__Work instructions__.
a. In the excerpt on daily habits, what is the minimum time the writer spends reading each morning?
b. Continue the excerpt on daily habits from its last sentence, keeping the same voice.

__Excerpt to read__.
※

Important note: Don’t expect too much. 

Most people give up meditation because they expect to float off on some magic cloud, or their mind to be instantly still.  Your mind has been busy all your life. You have fragmented it each day with Instagram stories, instant messaging and multi-tasking. It won’t settle instantly, and that’s cool. Be patient.

4. Journal

I write everyday.

I have a spreadsheet I fill in tracking important variables, such as sleep, mood and stuff to do with food. When I’m training hard, I also track soreness and how much I train/ what I am doing. This is useful for spotting trends in your existence.

For example, whenever I have sex, or have more social time (up to a point), my productivity and happiness go up. Who’d have thought it.

I also write in an A4 pad. The exact format has changed a lot over the last couple of years, but today I write:

  • The values I am focussing on right now (anxiety-fightback, writing/shipping, and learning)
  • Things I am grateful for
  • What I’ve got to do in the day

I often jot down some thoughts, too.

This is invaluable for focus and prioritisation.

At the moment, I clearly mark the tasks that are essential/ non-negotiable for the day vs those which are desired/ optional.


5. Learning

I spend a minimum of 30 minutes each morning reading. At the moment I am reading a collected volume on Freud and Steven Covey’s best-seller ‘7 Habits of highly effective people’. I often rotate 2-4 books at a time as I get bored of individual authors quite quickly. Reading is an activity that builds for the long-term. It is an investment in your own growth and sustainability. Covey would call this a PC activity- it improves productive capacity. I recommend reading something that you find interesting and seeing where it takes you. Often one book leads three more. Like a decapitated hydra.

I also find reading has quite a calming effect.

In addition to reading, I sometimes undertake active learning, too. Recently I started a drawing course to overcome a childhood weakness. I’ve put it on hold to focus on some other projects but still I would advocate doing this if you have the time. I used Udemy.

6. Exercise.

Ooo baby. My sweet sister. I’m using this phrase a lot now but I simply cannot overstate the importance of exercise. Clinical studies have shown it to be at least as effective as drugs to combat mild- moderate depression and other mood disorders. Humans were meant to move. We are built for it. Of course you feel better when you do. If you don’t use it (your body), you will lose it, so get out there and shake your tailfeather before it’s too late.

※

__Material supplied__.

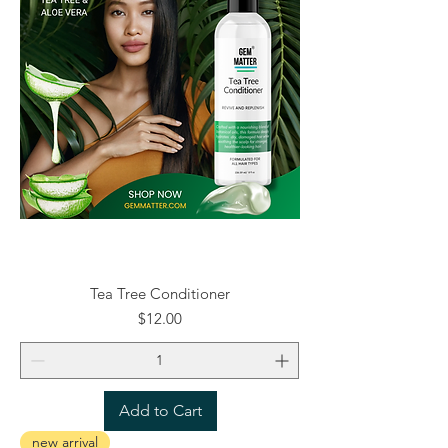
Tea Tree Conditioner
Price
$12.00
Add to Cart
new arrival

※

__Answers for each item__.
a. At least 30 minutes.

b.
The type of exercise doesn’t matter so much. I’ve got some anxiety/PTSD/OCD issues which are specifically triggered by exercise – due to some lingering trauma from a past incident I discuss in this article. As such, I don’t do very intense exercise anymore yet. If I could, I am confident my life would be improved to a gargantuan degree. (Ooo naughty big word – sorry huns).

Intense exercise just gives my consciousness this rich, creamy, floaty feeling. Ooo baby. I’m actually salivating as I type. My sweet sister, we will meet again, in the pain cave.

Even without intense exercise, I get plenty of benefit.

I go for a long walk (45ish mins) every morning round my local park. I bloody love it. I listen to the birds and really try to pay attention to nature. The Japanese call it ‘forest bathing’. Again, this has been scientifically proven to improve wellbeing.

I love to watch the squirrels. They are such graceful creatures. No matter how I’m feeling, I watch them jump from branch to branch without fear or hesitation and remember a time when I too was that powerful. Seeing them makes me remember the joy of movement and reminds me that sometimes the brain gets in the way of the body. Moving is fun. Moving well is fun-ner.

Cheeky little squirrel eluding my lens

Of course, not everyone’s schedule allows for the luxuries I have right now. I hear ya. But you know what, you can change your schedule.

I left an extremely secure, very well paid, very prestigious job at Hogwarts so I could live the life I wanted.

We all face restrictions – some more than others. I’m thinking of people with dependents here. That said, we can all make small changes daily to improve the quality of our existence.

It is your duty to look after yourself, because if you don’t, you sure as hell ain’t gonna be as good at looking after anyone else.